> [Текст для чтения]:
---
Больше всего поэм было написано в 1942 г. («Сын артиллериста» К. Симонова в конце 1941 г.): «Зоя» М. Алигер, «Лиза Чайкина» и «Двадцать восемь» М. Светлова, «Слово о 28 гвардейцах» Н. Тихонова, «Москва за нами» С. Васильева, «Февральский дневник» О. Берггольц. В 1943 г. В. Инбер закончила «Пулковский меридиан», начатый еще в 1941 г., П. Антокольский — поэму «Сын». Ho настоящих удач среди них было немного — может быть, поэтому во вторую половину войны поэм пишется все меньше и меньше. Большая часть перечисленных поэм — это в сущности написанные стихами очерки, повествовательный, а часто и вовсе документальный сюжет неотвратимо толкает авторов к описательности, к иллюстративности, которые являются лишь имитацией эпоса и противопоказаны поэзии. Нельзя не заметить художественного превосходства поэм, которые были исповедью автора (в этом отношении выделяется цельностью, органичностью, неподдельной искренностью «Февральский дневник» О. Берггольц), а не рассказом об увиденном или о каком-то событии, герое. В тех же произведениях, которые соединили в себе повествовательное и лирическое начало, повествовательное по силе эмоционального воздействия явно уступает лирике, именно лирические отступления отличаются высоким эмоциональным напряжением.
«Стараюсь удержать песчинки быта, чтобы в текучей памяти людской они б осели, как песок морской» — так формулирует свою художественную задачу в «Пулковском меридиане» Вера Инбер. И действительно, в поэме множество таких деталей быта: и замерзшие автобусы, и вода из невской проруби, и неестественная тишина — «ни лая, ни мяуканья, ни писка пичужьего». Ho все это не идет ни в какое сравнение по силе воздействия на читателя с откровенным признанием поэтессы о том, что чувство голода доводило ее до галлюцинаций:
Лежу и думаю. О чем? О хлебе.
О корочке, обсыпанной мукой.
Вся комната полна им. Даже мебель
Он вытеснил. Он близкий и такой
Далекий, точно край обетованный.
В своей поэме Павел Антокольский рассказывает о детстве и юности своего сына, погибшего на фронте. Любовь и печаль окрашивают этот рассказ, в котором трагическая судьба сына связана с историческими катаклизмами XX в., с готовившим, а потом предпринявшим завоевательные походы фашизмом; поэт предъявляет счет своему немецкому ровеснику, воспитавшему своего сына жестоким, бездушным исполнителем кровавых планов порабощения стран и народов; «Мой мальчик — человек, а твой — палач». И все-таки самые пронзительные строки поэмы — о неизбывном горе отца, у которого война отобрала любимого сына:
Прощай. Поезда не приходят оттуда.
Прощай. Самолеты туда не летают.
Прощай. Никакого не сбудется чуда.
А сны только снятся нам. Снятся и тают.
Мне снится, что ты еще малый ребенок,
И счастлив, и ножками топчешь босыми
Ту землю, где столько лежит погребенных.
---
> [Задания к выполнению]:
a - Переведите на английский язык предложение из текста о поэмах военных лет: «В своей поэме Павел Антокольский рассказывает о детстве и юности своего сына, погибшего на фронте.»
b - Воспроизведите без изменений фрагмент текста о поэмах военных лет. Начните с места, где стоят слова «О корочке, обсыпанной», и остановитесь после слов «не сбудется чуда.».
c - Продолжите текст о поэмах военных лет, начав сразу после его последней строки.

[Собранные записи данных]
---
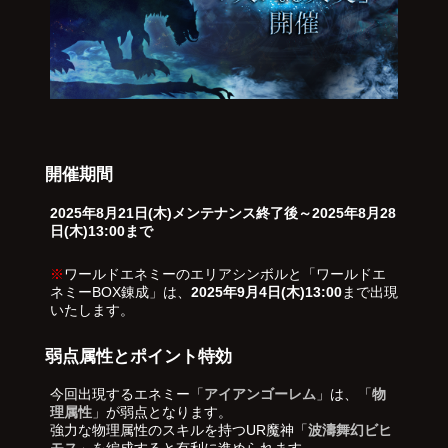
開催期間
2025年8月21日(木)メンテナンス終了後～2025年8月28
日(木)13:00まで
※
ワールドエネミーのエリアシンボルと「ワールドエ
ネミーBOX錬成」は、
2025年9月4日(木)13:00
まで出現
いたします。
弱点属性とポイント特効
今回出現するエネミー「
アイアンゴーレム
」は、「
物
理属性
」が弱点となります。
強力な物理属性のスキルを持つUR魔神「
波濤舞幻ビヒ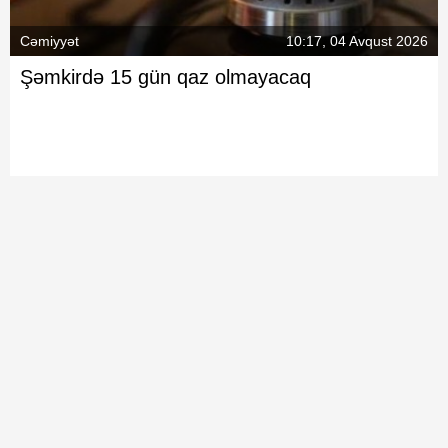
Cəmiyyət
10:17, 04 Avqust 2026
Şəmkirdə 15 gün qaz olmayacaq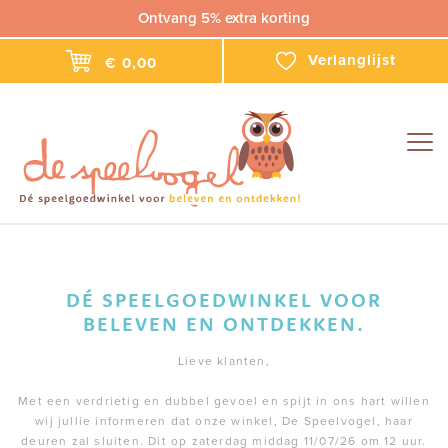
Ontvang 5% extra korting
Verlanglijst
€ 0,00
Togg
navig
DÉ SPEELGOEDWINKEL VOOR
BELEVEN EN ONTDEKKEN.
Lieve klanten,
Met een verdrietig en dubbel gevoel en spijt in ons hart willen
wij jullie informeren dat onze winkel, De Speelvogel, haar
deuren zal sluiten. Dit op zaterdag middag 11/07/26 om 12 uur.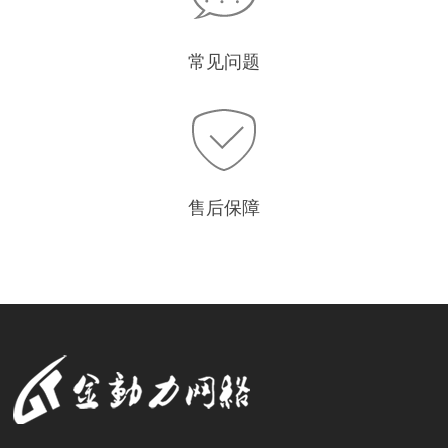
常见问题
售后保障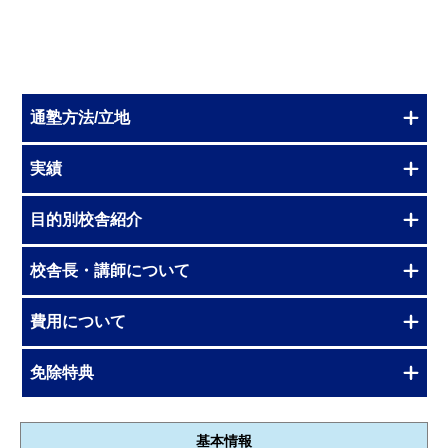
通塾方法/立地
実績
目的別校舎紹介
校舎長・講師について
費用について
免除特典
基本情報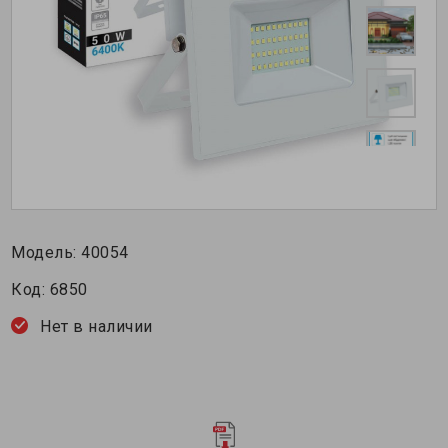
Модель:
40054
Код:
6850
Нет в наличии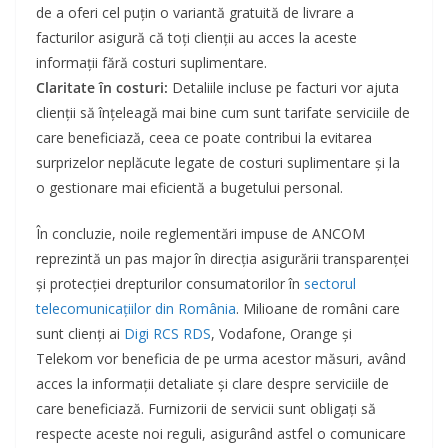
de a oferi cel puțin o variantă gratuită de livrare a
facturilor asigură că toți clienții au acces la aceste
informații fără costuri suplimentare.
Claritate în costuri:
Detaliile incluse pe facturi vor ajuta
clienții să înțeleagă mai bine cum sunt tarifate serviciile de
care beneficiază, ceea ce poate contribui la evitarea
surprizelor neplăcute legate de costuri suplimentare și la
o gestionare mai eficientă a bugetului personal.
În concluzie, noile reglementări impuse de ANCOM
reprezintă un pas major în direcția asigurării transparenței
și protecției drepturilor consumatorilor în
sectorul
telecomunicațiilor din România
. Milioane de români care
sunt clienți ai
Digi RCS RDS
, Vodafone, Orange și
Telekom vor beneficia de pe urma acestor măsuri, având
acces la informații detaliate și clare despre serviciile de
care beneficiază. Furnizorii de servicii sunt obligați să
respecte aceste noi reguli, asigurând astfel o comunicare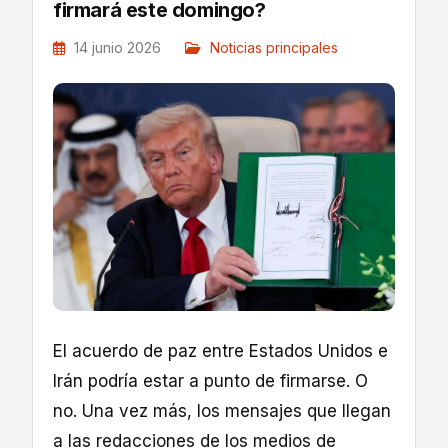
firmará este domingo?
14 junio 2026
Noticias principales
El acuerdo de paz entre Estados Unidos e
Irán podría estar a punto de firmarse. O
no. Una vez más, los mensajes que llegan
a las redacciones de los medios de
---
> [Ответы по заданиям]:
a - In his poem, Pavel Antokolsky tells of the childhood and youth of his son, who was killed at the front.

b -
О корочке, обсыпанной мукой.
Вся комната полна им. Даже мебель
Он вытеснил. Он близкий и такой
Далекий, точно край обетованный.
В своей поэме Павел Антокольский рассказывает о детстве и юности своего сына, погибшего на фронте. Любовь и печаль окрашивают этот рассказ, в котором трагическая судьба сына связана с историческими катаклизмами XX в., с готовившим, а потом предпринявшим завоевательные походы фашизмом; поэт предъявляет счет своему немецкому ровеснику, воспитавшему своего сына жестоким, бездушным исполнителем кровавых планов порабощения стран и народов; «Мой мальчик — человек, а твой — палач». И все-таки самые пронзительные строки поэмы — о неизбывном горе отца, у которого война отобрала любимого сына:
Прощай. Поезда не приходят оттуда.
Прощай. Самолеты туда не летают.
Прощай. Никакого не сбудется чуда.

c -
На этом кончается повесть о сыне.
Вершинным достижением нашей поэзии стал «Василий Теркин» (1941—1945) Александра Твардовского. Твардовский не выдумал своего героя, а нашел, отыскал в народе, сражавшемся в Великую Отечественную войну, современный положительно прекрасный тип и правдиво изобразил его. Ho «Теркину» в учебнике посвящена отдельная глава, поэтому мы о нем не будем говорить.
Здесь шла речь о стихах, рожденных войной, но закончить этот обзор следует рассказом о первом поэте, рожденном Великой Отечественной.
В войну к Эренбургу пришел недоучившийся студент-ифлиец, 20-летний солдат, недавно выписавшийся из госпиталя после тяжелого ранения, полученного во время рейда во вражеский тыл, и прочитал написанные в госпитале и в отпуске по ранению стихи. Стихи Семена Гудзенко произвели огромное впечатление на Эренбурга: он организовал творческий вечер молодого поэта, рекомендовал его — вместе с Гроссманом и Антокольским — в Союз писателей, способствовал выходу в 1944 г. его первой тоненькой книжечки стихов. Выступая на вечере, Эренбург дал проницательную, провидческую характеристику стихам Гудзенко: «Это поэзия — изнутри войны. Это поэзия участника войны. Это поэзия не о войне, а с фронта... Его поэзия мне кажется поэзией-провозвестником». Вот одно из стихотворений Гудзенко, так поразивших Эренбурга:
Когда на смерть идут — поют, а перед
этим
можно плакать.
Ведь самый страшный час в бою —
час ожидания атаки.
Снег минами изрыт вокруг
и почернел от пыли минной.
Разрыв.
И умирает друг
И, значит, смерть проходит мимо.
Сейчас настанет мой черед.
За мной одним
идет охота.
Будь проклят
сорок первый год
и вмерзшая в снега пехота.
Мне кажется, что я магнит,
что я притягиваю мины.
Разрыв.
И лейтенант хрипит.
И смерть опять проходит мимо.
Ho мы уже
не в силах ждать.
И нас ведет через траншеи
окоченевшая вражда,
штыком дырявящая шеи.
Бой был коротким.
А потом
глушили водку ледяную,
и выковыривал ножом
из-под ногтей
я кровь чужую.
(«Перед атакой» )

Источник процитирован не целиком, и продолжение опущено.